UPDATED 11:14 EDT / NOVEMBER 25 2015

NEWS

Bandai Namco’s patent on loading screen minigames expires this week

Despite how far game technology has come over the years, loading screens can still be found in plenty of titles, and while load times are generally faster these days, no one enjoys staring at a screen waiting to be told that they can continue playing.

Namco Ltd (now part of Bandai Namco Entertainment Inc) had actually come up with a solution to that problem in the 1990s by using fun little minimages to help pass the time during loading screens. If you are wondering why such a neat invention has not made its way into other games, it is because Bandai Namco has held a patent on it for the last 20 years, but that is about to change with the patent expiring on Friday.

The description of gaming in the patent itself, which was filed by game publisher Namco a decade before it merged with toy maker Bandai Co Ltd, shows how obviously dated the document is.

“Recent advances in hardware technology have made it possible for games players to use domestic games machines to enjoy the same sort of three-dimensional, action-packed games as those provided in games centers,” the patent says. “A particular trend in recent years is the popularity of domestic games machines of a type in which an external recording medium such as a large-capacity compact disk read-only memory (CD-ROM) can be set in the main unit of the games machine, to make it easy to play exciting games.”
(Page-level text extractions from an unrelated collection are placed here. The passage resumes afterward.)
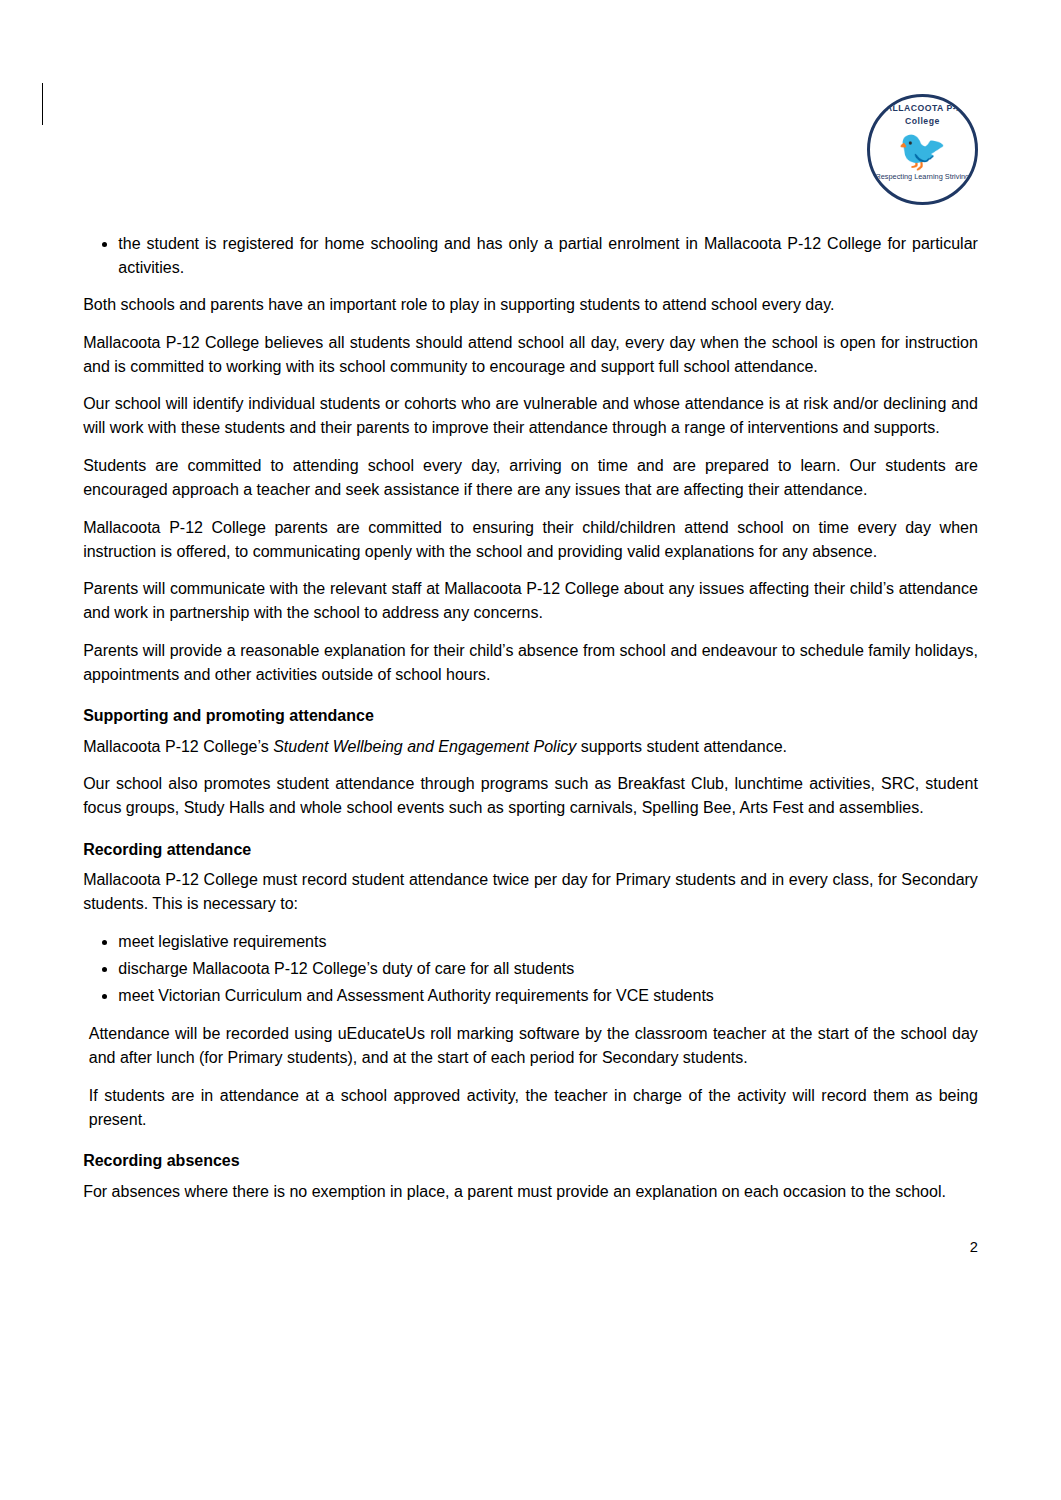MALLACOOTA P-12 College 🐦
Respecting Learning Striving
the student is registered for home schooling and has only a partial enrolment in Mallacoota P-12 College for particular activities.
Both schools and parents have an important role to play in supporting students to attend school every day.
Mallacoota P-12 College believes all students should attend school all day, every day when the school is open for instruction and is committed to working with its school community to encourage and support full school attendance.
Our school will identify individual students or cohorts who are vulnerable and whose attendance is at risk and/or declining and will work with these students and their parents to improve their attendance through a range of interventions and supports.
Students are committed to attending school every day, arriving on time and are prepared to learn. Our students are encouraged approach a teacher and seek assistance if there are any issues that are affecting their attendance.
Mallacoota P-12 College parents are committed to ensuring their child/children attend school on time every day when instruction is offered, to communicating openly with the school and providing valid explanations for any absence.
Parents will communicate with the relevant staff at Mallacoota P-12 College about any issues affecting their child’s attendance and work in partnership with the school to address any concerns.
Parents will provide a reasonable explanation for their child’s absence from school and endeavour to schedule family holidays, appointments and other activities outside of school hours.
Supporting and promoting attendance
Mallacoota P-12 College’s Student Wellbeing and Engagement Policy supports student attendance.
Our school also promotes student attendance through programs such as Breakfast Club, lunchtime activities, SRC, student focus groups, Study Halls and whole school events such as sporting carnivals, Spelling Bee, Arts Fest and assemblies.
Recording attendance
Mallacoota P-12 College must record student attendance twice per day for Primary students and in every class, for Secondary students. This is necessary to:
meet legislative requirements
discharge Mallacoota P-12 College’s duty of care for all students
meet Victorian Curriculum and Assessment Authority requirements for VCE students
Attendance will be recorded using uEducateUs roll marking software by the classroom teacher at the start of the school day and after lunch (for Primary students), and at the start of each period for Secondary students.
If students are in attendance at a school approved activity, the teacher in charge of the activity will record them as being present.
Recording absences
For absences where there is no exemption in place, a parent must provide an explanation on each occasion to the school.
2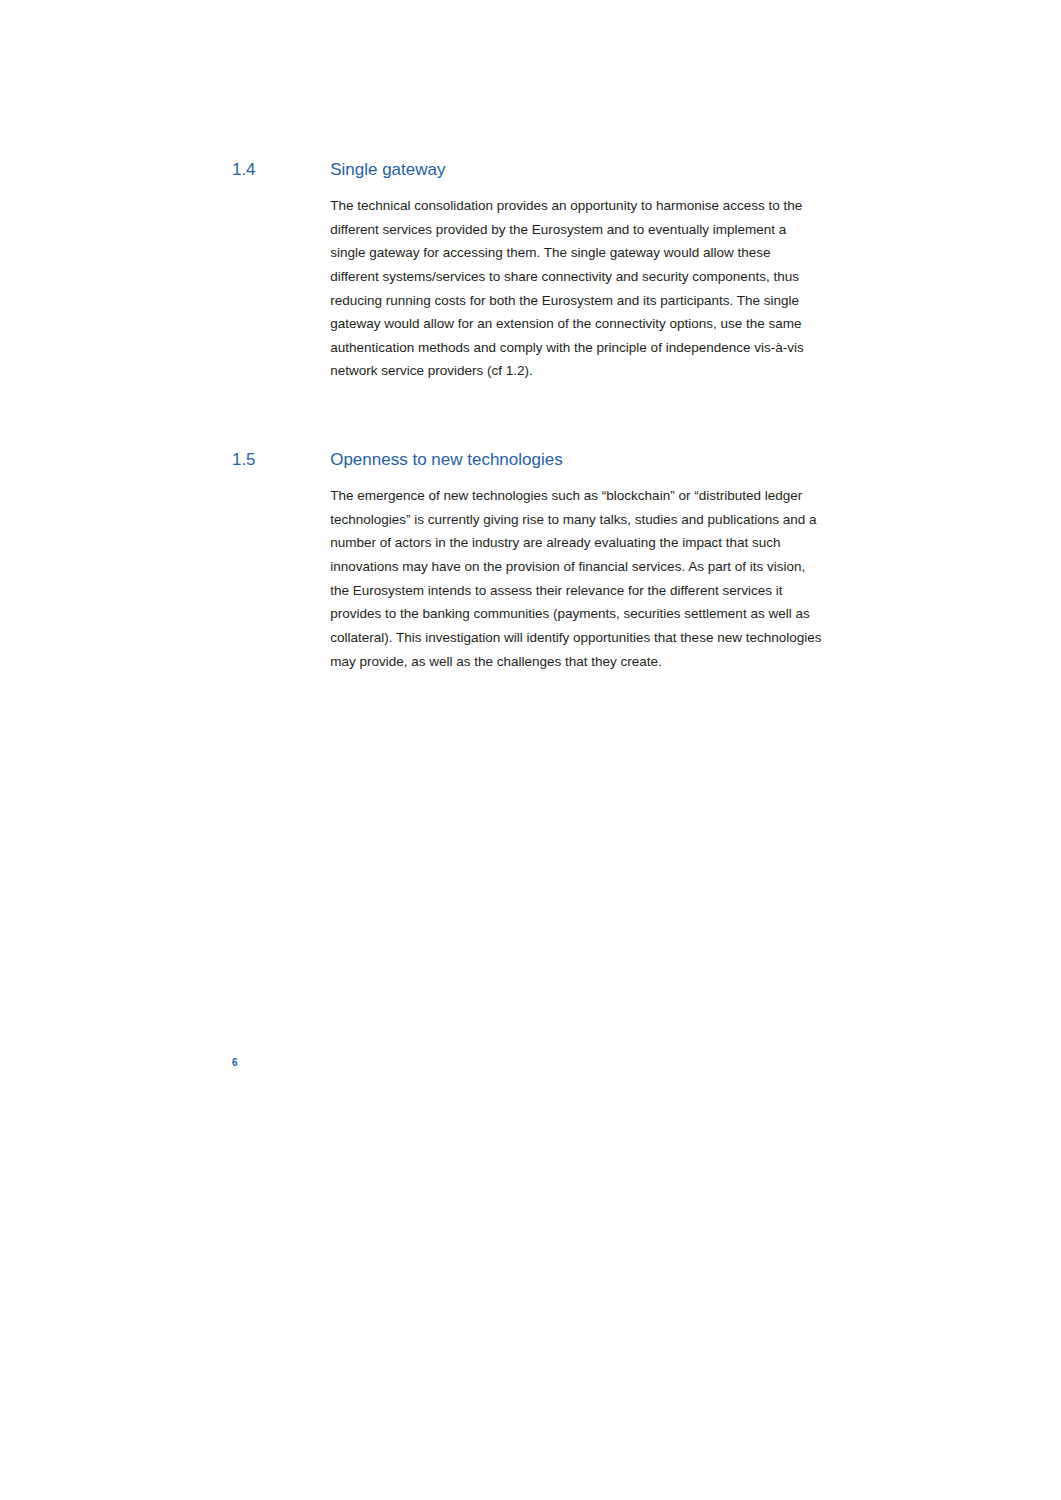1.4
Single gateway
The technical consolidation provides an opportunity to harmonise access to the different services provided by the Eurosystem and to eventually implement a single gateway for accessing them. The single gateway would allow these different systems/services to share connectivity and security components, thus reducing running costs for both the Eurosystem and its participants. The single gateway would allow for an extension of the connectivity options, use the same authentication methods and comply with the principle of independence vis-à-vis network service providers (cf 1.2).
1.5
Openness to new technologies
The emergence of new technologies such as “blockchain” or “distributed ledger technologies” is currently giving rise to many talks, studies and publications and a number of actors in the industry are already evaluating the impact that such innovations may have on the provision of financial services. As part of its vision, the Eurosystem intends to assess their relevance for the different services it provides to the banking communities (payments, securities settlement as well as collateral). This investigation will identify opportunities that these new technologies may provide, as well as the challenges that they create.
6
It sounds like how Dr Evil would describe videogames. You can practically hear the air quotes around “CD-ROM.”

Loading Screen Game Jam

With the explosion in independent game development over the last few years, many young developers have questioned whether patents should be allowed for basic game design principles, especially for a medium that depends on constant evolution for its survival.

In honor of the expiring patent, some game developers and hobbyists will be holding a Loading Screen Game Jam, which is themed around “creating interactive loading screens (or anything that infringes on the abstract) and defiling the patent that held back game design for so many years!”

The creators of the game jam gave a couple of alternate joke titles for the event, saying it could also be called “Game design shouldn’t be held back by patents jam” or “Seriously you shouldn’t be able to patent something that basic jam.”